Top of RECORDS TO PROCESS

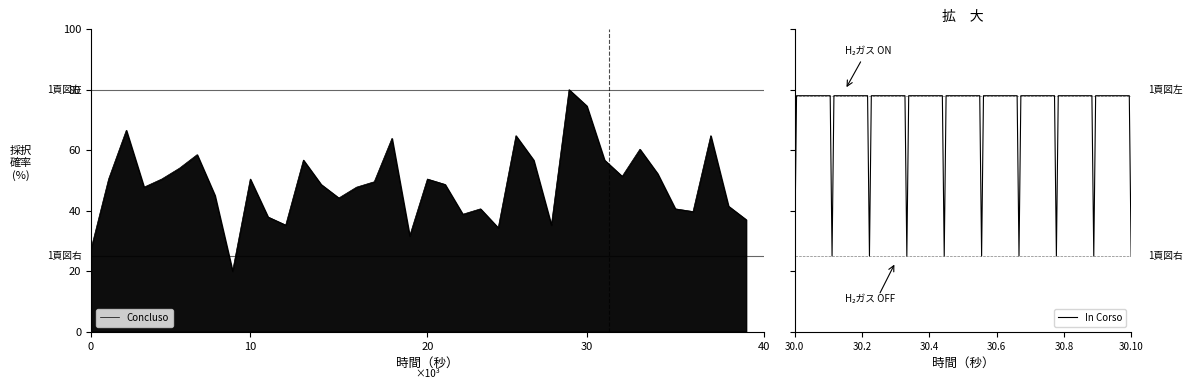

The chart shows a value of 17.4 at 35. True or false?

False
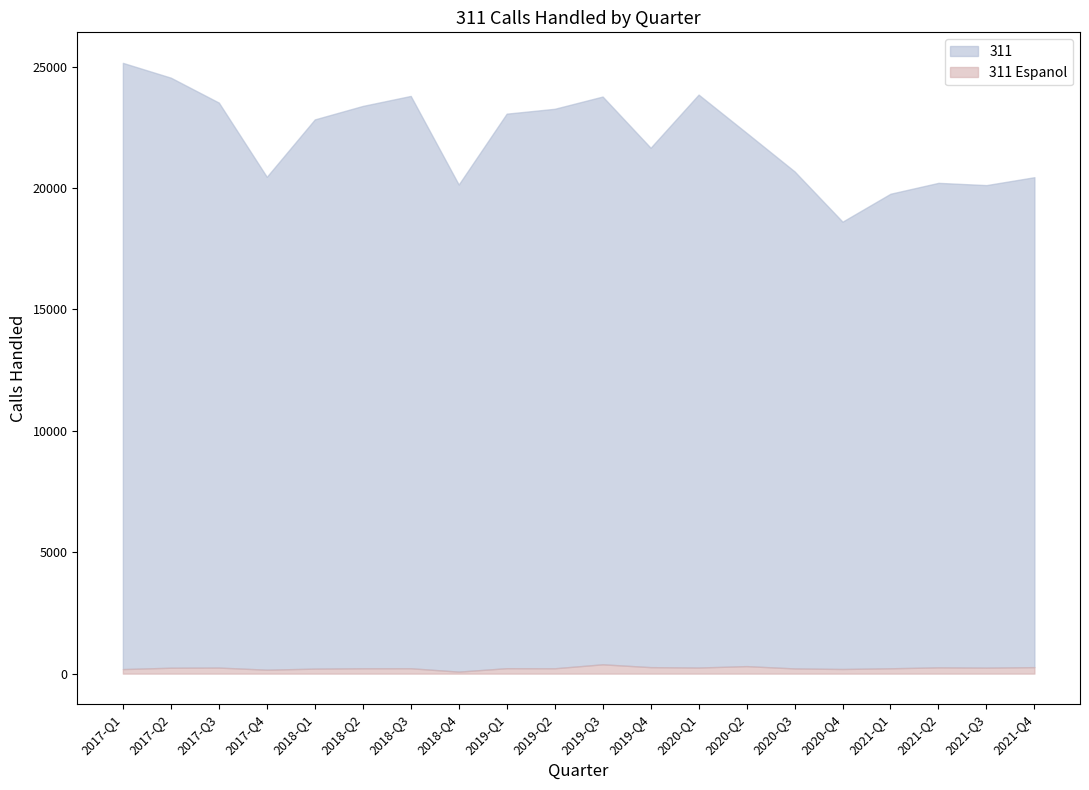

The 311 Espanol series shows 246 at 2021-Q3. True or false?

True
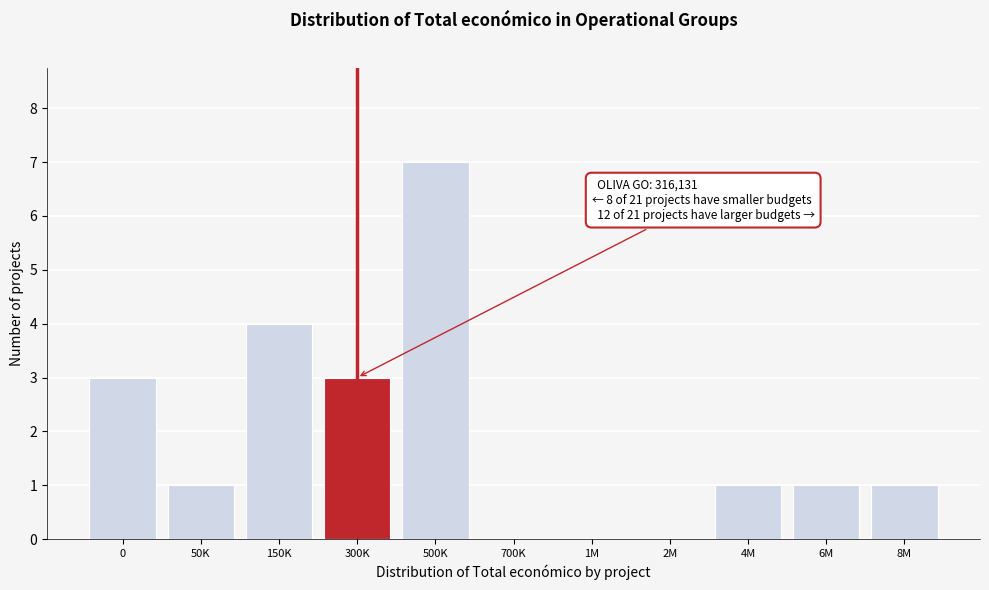

Reading left to right, transcribe all the data shown in this chart.

0=3	50K=1	150K=4	300K=3	500K=7	700K=0	1M=0	2M=0	4M=1	6M=1	8M=1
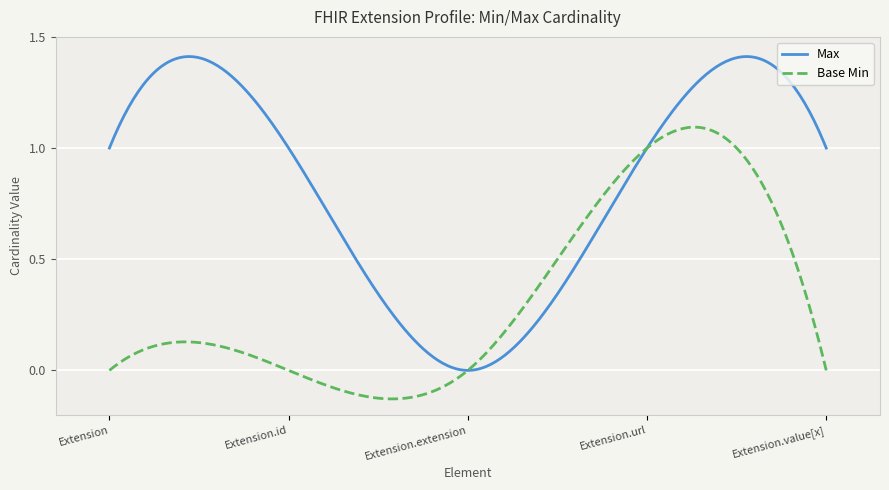

Which series has the largest total across all categories?

Max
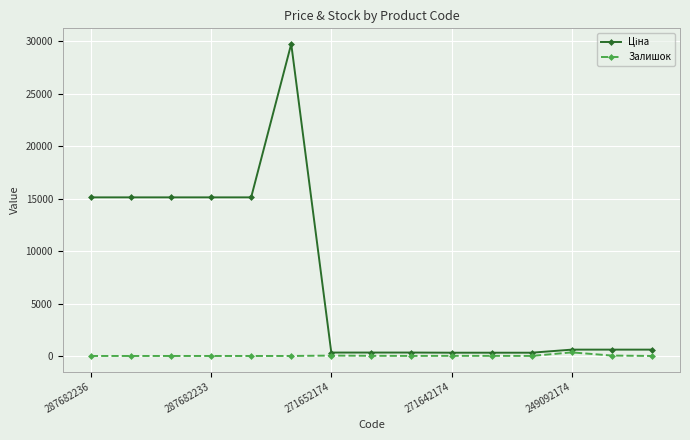

True or false: Залишок and Ціна intersect in this chart.

False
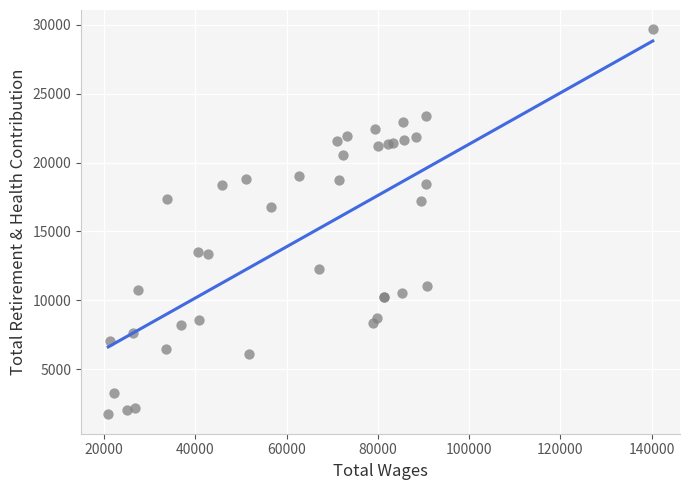

What Y value in the scatter plot is closest to 15695?

16783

Bottom of RECORDS TO PROCESS

* **AIM OF THE TASK**
Recast the rows from the line containing "True or false: Залишок" through the end of the rows as a Markdown table with the columns No. and Line, numbering each line and leaving out blank lines and pictures.

* **EXERCISE OUTPUT**
| No. | Line |
|---|---|
| 1 | True or false: Залишок and Ціна intersect in this chart. |
| 2 | False |
| 3 | What Y value in the scatter plot is closest to 15695? |
| 4 | 16783 |